Louisiana’s congressional delegation were successful in getting exemptions for H2B "returning workers” included in the recently passed $1.3 trillion spending bill that funds the government for the remainder of fiscal year 2018.

"We’ve supported a returning worker exemption for some time and we’re grateful our members of Congress were able to get it in the spending package,” said Jim Simon, manager of the American Sugar Cane League. "We’re hopeful they’ll make a good case with the Secretary of Labor who has the power to actually grant the exemption.”

Simon explained Louisiana’s sugarcane industry suffered from the inability to get critical H2B labor into sugar mills for an early start to last year’s harvest. As a result, milling activities dragged on into mid-January just as a killing freeze was hitting the state. Sugar mills operating in mid-January were able to avoid freeze losses by cooperating with each other to hasten the end of harvest.

"If the mills had been able to get their essential H2B employees in September, harvest could have started and finished earlier,” Simon said. "Louisiana’s delegation understands the pressing need for variances in the H2B program and they’ve done a great job in educating Congress with this concern.”

A returning worker is one who has been employed in the United States within the previous three-year period.
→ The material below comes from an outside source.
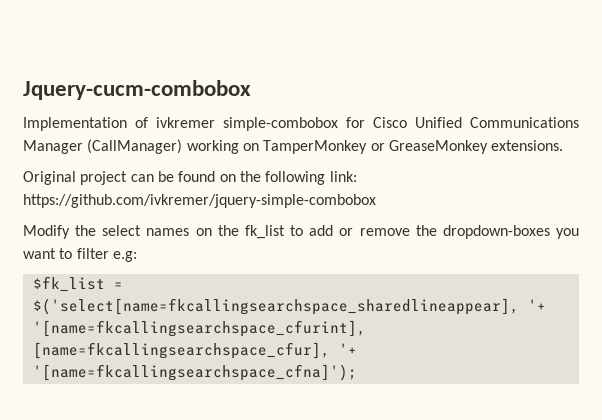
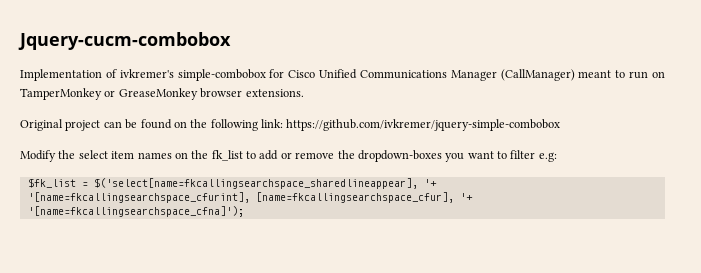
[156,117,215,128] ivkremer -> [119,69,174,78] ivkremer's
[186,140,239,154] working -> [578,70,649,79] meant to run
(488, 147) none -> [200,88,243,98] browser
(142, 230) none -> [111,151,135,159] item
Currently the H2B visa program is capped at 66,000 per year and only 33,000 are allowed into the country during a six-month period, but more than 80,000 H2B visas are requested each year. In addition to sugar mill workers, crawfish and seafood processors, landscapers, and a Ponchatoula candy factory among others are affected by the H2B program. These temporary, seasonal jobs can be offered to legal immigrant workers only after numerous attempts have been made to hire domestic workers.